Traditionally, the loss function for the training data point x :

$l = -\sum_{k = 1}^{K}1[y=k]log(p(y=k|x))$

where y is the true class and K the number of classes.

Replacing the cost function by the KL-divergence would result in:

$l = -\sum_{k = 1}^{K}p^T(y=k|x) \ log(p^S(y=k|x))$

where $p^T$ and $p^S$ are the probability distributions of the teacher and the student respectively.

This is considered as the simplest form of distillation that can work without having true labels for the transfer set, which can be the teacher’s training set. When the correct labels are known for this transfer set or a subset of it, we can incorporate this information to make use of the added information and train the model to produce the correct labels.
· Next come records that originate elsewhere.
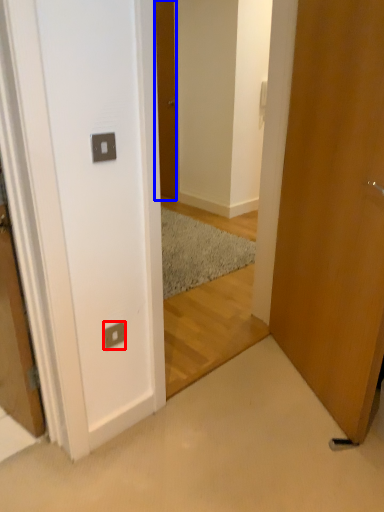
Question: Which object appears farthest to the camera in this image, electric outlet (highlighted by a red box) or door (highlighted by a blue box)?

Choices:
 (A) electric outlet
 (B) door

Answer: (B)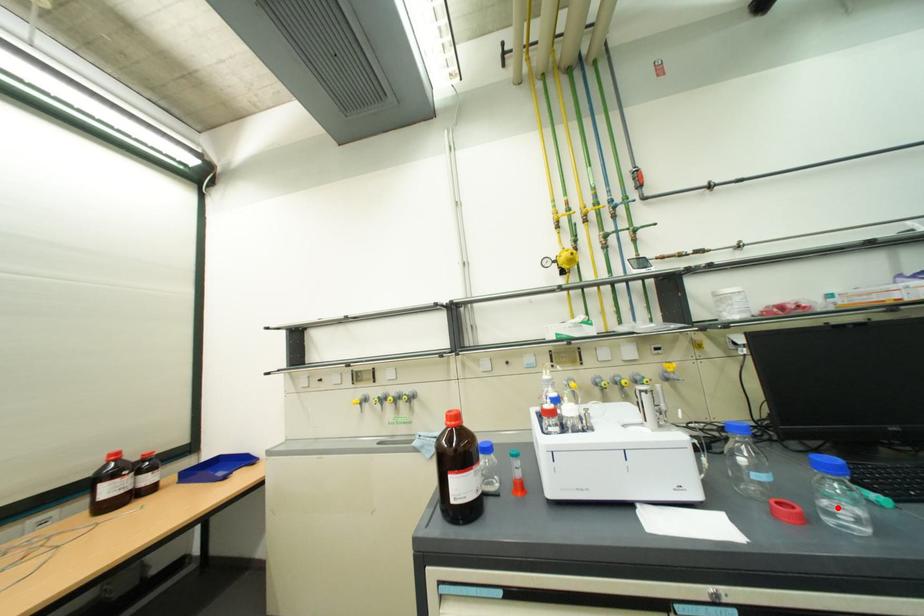
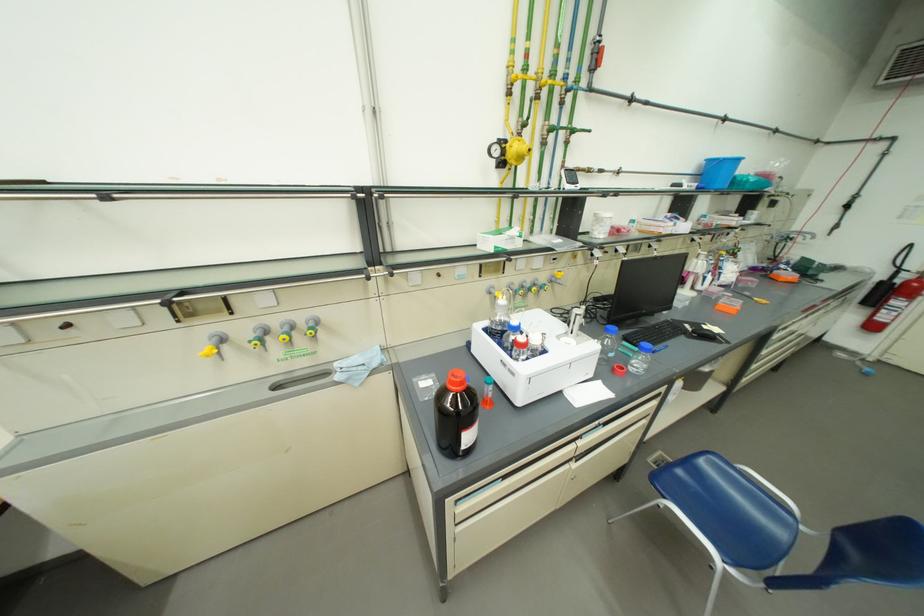
Where in the second image is the point corresponding to the highlighted location from the first image?

(642, 365)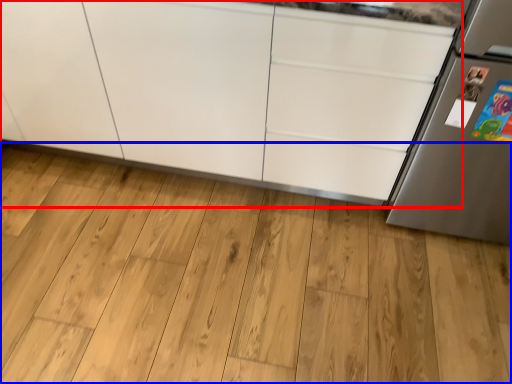
Question: Which point is further to the camera, cabinetry (highlighted by a red box) or hardwood (highlighted by a blue box)?

Choices:
 (A) cabinetry
 (B) hardwood

Answer: (B)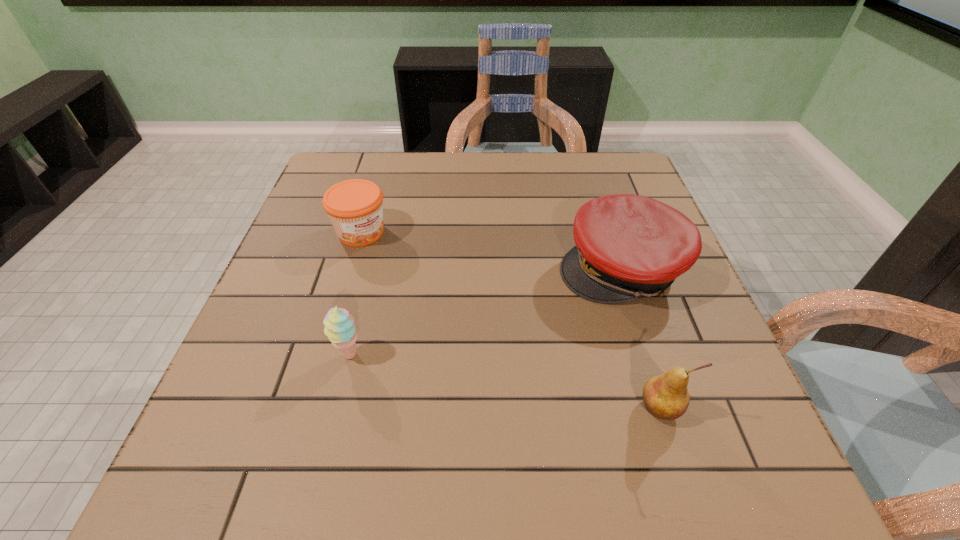
You are a GUI agent. You are given a task and a screenshot of the screen. Output one action in this format:
    pyautogui.click(x=<x>, y=<y>)
    Task: Click on the free region at the near left corner of the desktop
    This screenshot has height=540, width=960.
    Given the screenshot: What is the action you would take?
    (x=249, y=402)

Where is `free space at the far right corner`? The height and width of the screenshot is (540, 960). free space at the far right corner is located at coordinates (631, 154).

Identify the location of blank space at the near right corner. The image size is (960, 540). (730, 426).

I want to click on empty space that is in between the jam and the third farthest object, so click(355, 293).

Locate an element on the screen. The width and height of the screenshot is (960, 540). vacant area that lies between the third farthest object and the cap is located at coordinates (485, 312).

Where is `empty space between the jam and the cap`? This screenshot has width=960, height=540. empty space between the jam and the cap is located at coordinates (491, 251).

The image size is (960, 540). In order to click on free space between the third farthest object and the nearest object in this screenshot , I will do `click(505, 381)`.

The width and height of the screenshot is (960, 540). I want to click on vacant region between the second nearest object and the pear, so click(x=505, y=381).

Locate an element on the screen. Image resolution: width=960 pixels, height=540 pixels. vacant area between the cap and the nearest object is located at coordinates (640, 339).

Identify the location of free space between the jam and the sherbert. (355, 293).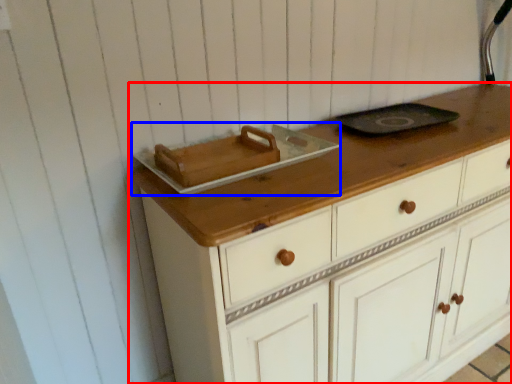
Question: Which object appears farthest to the camera in this image, chest of drawers (highlighted by a red box) or appliance (highlighted by a blue box)?

Choices:
 (A) chest of drawers
 (B) appliance

Answer: (B)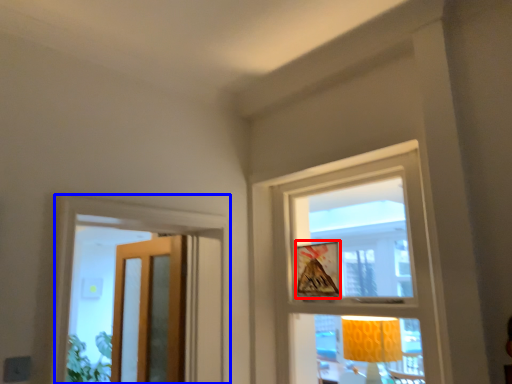
Question: Which object appears closest to the camera in this image, picture frame (highlighted by a red box) or window (highlighted by a blue box)?

Choices:
 (A) picture frame
 (B) window

Answer: (B)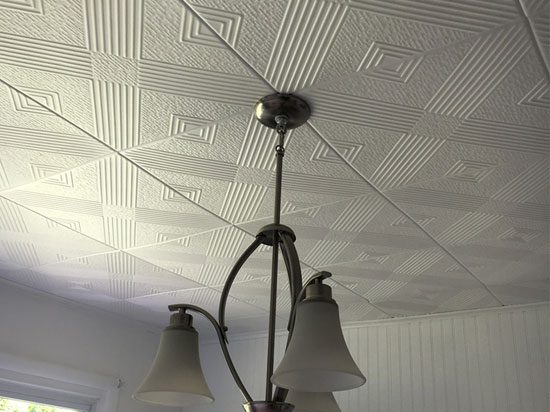
Locate an element on the screen. This screenshot has height=412, width=550. ceiling is located at coordinates (300, 54).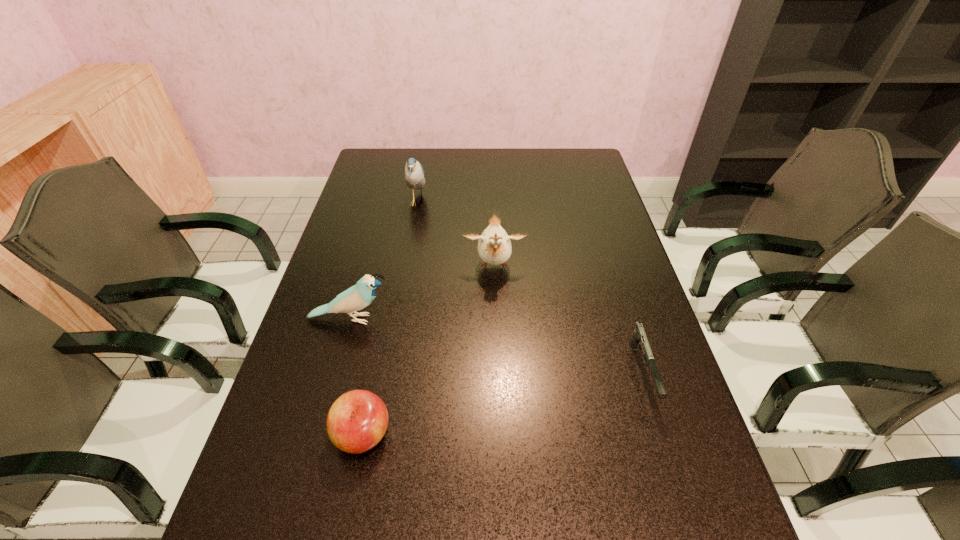
Identify the location of empty space that is in between the apple and the second farthest bird. (428, 350).

Find the location of a particular element. free spot between the second shortest object and the shortest object is located at coordinates (x=502, y=403).

Locate an element on the screen. free space between the farthest object and the nearest bird is located at coordinates (384, 260).

Locate an element on the screen. free space between the rightmost object and the farthest bird is located at coordinates (530, 287).

Where is `empty space that is in between the farthest bird and the nearest bird`? The height and width of the screenshot is (540, 960). empty space that is in between the farthest bird and the nearest bird is located at coordinates (384, 260).

This screenshot has width=960, height=540. I want to click on free spot between the farthest bird and the second nearest bird, so click(456, 234).

The width and height of the screenshot is (960, 540). I want to click on free space that is in between the nearest bird and the apple, so click(357, 377).

Locate an element on the screen. This screenshot has height=540, width=960. vacant space that's between the farthest object and the shortest object is located at coordinates (530, 287).

Locate an element on the screen. free spot between the shortest object and the farthest bird is located at coordinates (530, 287).

The image size is (960, 540). In order to click on vacant area that lies between the farthest bird and the shortest object in this screenshot , I will do `click(530, 287)`.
The combination method used in our case result in this cost function which is a weighted sum between the negative log-likelihood and the Kullback-Leibler divergence.

$l = - \sum_{k = 1}^{K} ((1-\lambda)1[y=k] + \lambda p^T(y=k|x)) \ log(p^S(y=k|x))$

where $\lambda$ is a hyper-parameter of the method quantifying the softening of the targets. If $\lambda$ = 0 we find the cross-entropy loss and if $\lambda$ = 1 we get the simplest form of distillation described above where the ground truth labels weren’t exploited.

## Knowledge distillation as multi-task technique

Knowledge distillation can also be used to produce a multi-task or multi-domain student that may or may not be of the same size than the teachers (K $\leq$ N).

This strategy will enable us to use a single model to translate sentences from different domains instead of storing the different expert models, filtering the data during inference to know the domain of the sentence to translate and exploiting the corresponding teacher. It is time and memory efficient and particularly convenient in a production environment.

The use of specialists that are trained on different domains has some resemblance to mixtures of experts which learns how to assign each example to the most likely expert through probability computation. During training, two learning phases happen simultaneously, the experts are learning how to be accurate on the examples assigned to them and the gating network, responsible of the assignment of examples, is learning how to do so.

The major difference between the two methods is parallelization. It is easier to train at the same time different teachers on their corresponding domain than to parallelize mixtures of experts.